Day 3 my knees started hurting really bad. Then it started raining, I ran out of food, took a wrong turn and walked miles out of my way.
Day 4 it felt like daggers in my knees with every step. When I finally dragged myself out of the woods I was a mess and feeling pretty sorry for myself.
I spent the night at the Holiday Inn in Brevard. In the morning I walked down to breakfast from the 3rd floor to assess the damage in my knees. I loaded up my tray with scrambled eggs and tater tots. I headed for the elevator with my tray thinking I would take the elevator back to my room. I stopped short when I saw a guy about my age in a wheelchair waiting for the elevator. He smiled at me and nodded and I noticed he had one leg. I turned around and took the stairs. I got back to my room and cried.
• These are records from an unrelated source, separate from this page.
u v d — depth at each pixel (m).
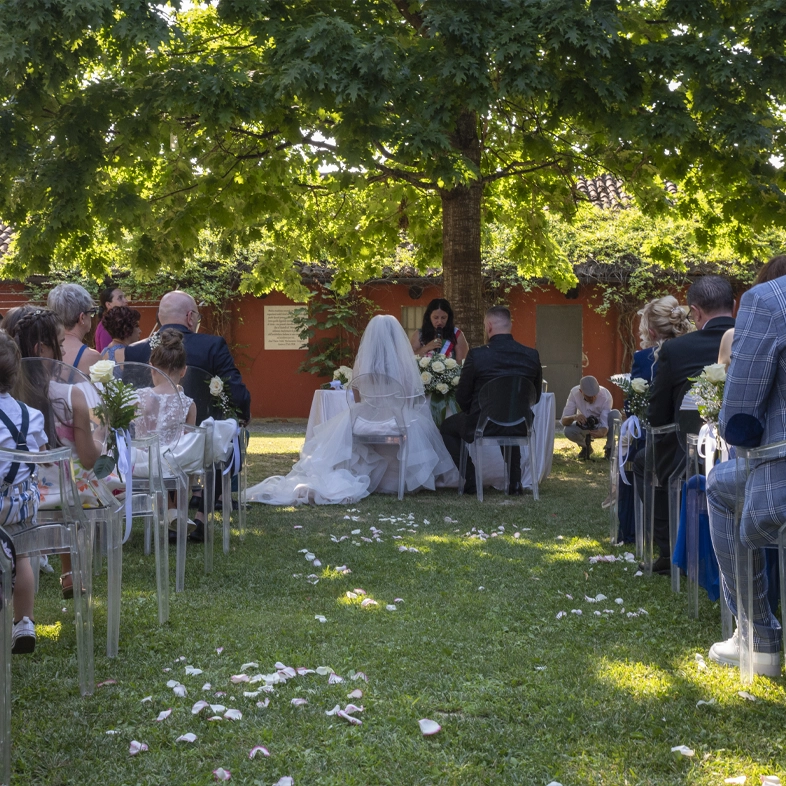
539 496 8.20
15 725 2.83
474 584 4.80
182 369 5.39
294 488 7.76
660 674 3.34
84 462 3.67
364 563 5.31
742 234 11.10
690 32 8.38
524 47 7.59
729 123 8.05
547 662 3.48
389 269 18.34
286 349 19.23
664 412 4.74
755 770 2.51
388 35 8.34
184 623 3.99
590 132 9.63
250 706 2.99
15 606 3.54
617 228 18.09
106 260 10.35
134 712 2.94
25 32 7.24
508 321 8.19
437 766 2.57
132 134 8.26
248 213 10.90
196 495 5.99
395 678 3.28
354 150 7.80
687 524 4.12
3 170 8.29
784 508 2.95
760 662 3.30
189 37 9.08
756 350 2.93
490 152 11.84
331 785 2.46
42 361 3.58
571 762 2.59
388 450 8.36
When I got home I started writing to process the experience. At first I wrote journal entries in the form of a trip report so I would remember the details. Every time I told the story to someone I knew, I could see they were moved. I then struggled for about 8 months trying to turn it into a song. The verses finally gelled. I knew the story, I had lived it. The biggest challenge with the song was writing a chorus that connected the verses together in a way that expressed the bitter sweet emotion of the whole experience. I still had yet to nail down a title/hook. I wrote three different versions of the chorus. It finally hit me that I had walked away from the hiking trip with a better perceptive and “a better look at life” popped into my head.
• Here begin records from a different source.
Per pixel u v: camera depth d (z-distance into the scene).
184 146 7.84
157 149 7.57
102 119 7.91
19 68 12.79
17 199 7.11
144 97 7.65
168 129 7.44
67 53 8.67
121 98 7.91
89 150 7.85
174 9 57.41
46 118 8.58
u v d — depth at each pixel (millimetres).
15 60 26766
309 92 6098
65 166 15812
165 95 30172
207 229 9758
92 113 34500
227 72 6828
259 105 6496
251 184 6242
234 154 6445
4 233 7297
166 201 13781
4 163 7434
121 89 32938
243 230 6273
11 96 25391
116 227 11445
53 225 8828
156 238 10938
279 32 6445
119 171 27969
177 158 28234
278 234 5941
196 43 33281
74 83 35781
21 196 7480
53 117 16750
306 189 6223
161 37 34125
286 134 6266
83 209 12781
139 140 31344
I brought the song to Jim Lauderdale’s songwriting workshop at the Swannanoa Gathering. When I played the song, both Jim and the majority of my peers let me know the song was not happening. Telling the facts as they actually occurred was not working. The imagery of the one legged man clashed with the uptempo lets-go-hiking chorus. I was feeling deflated as I walked out of the the room. Jim approached me later and said with a sly smile: ” Take that chorus and write you a hit song”. I then put the song away for a while to give it some space.
Over a cup of green tea at my kitchen table one morning about a month later I remembered Jim’s advice. I started over intending to write about my love for the great out doors and why I seek adventures like the one I had been writing about. I kept the chorus and rewrote the verses in 3 successive morning writing sessions. The bridge showed up on a morning walk and I had a new song entitled A Better Look At Life.
Today its the first track on my New CD Stumbling Towards The Light.
3 Good Things I learned writing A Better Look At Life.
Jim Lauderdale and I
1. Let it go. You can’t force a song into being. I spent months on a particular approach based on what I though the song should be. Once I finally let go of that original intent, the song came together in a matter of days. It was a completely different song, but it’s one of my best and my fans love it.
2. The importance of community. Having peers and elders to provide constructive feedback on my songs is essential to my growth as an artist. I go to local song circles and sometimes I run my own. I also attend the Swannanoa Gathering every summer where I have been mentored by some of the best writers on the planet. If you don’t have a songwriting community near you, start one.
3. Why I write. Songwriting is how I process the world around me. The results are no where near as important as the fact that I am writing regularly.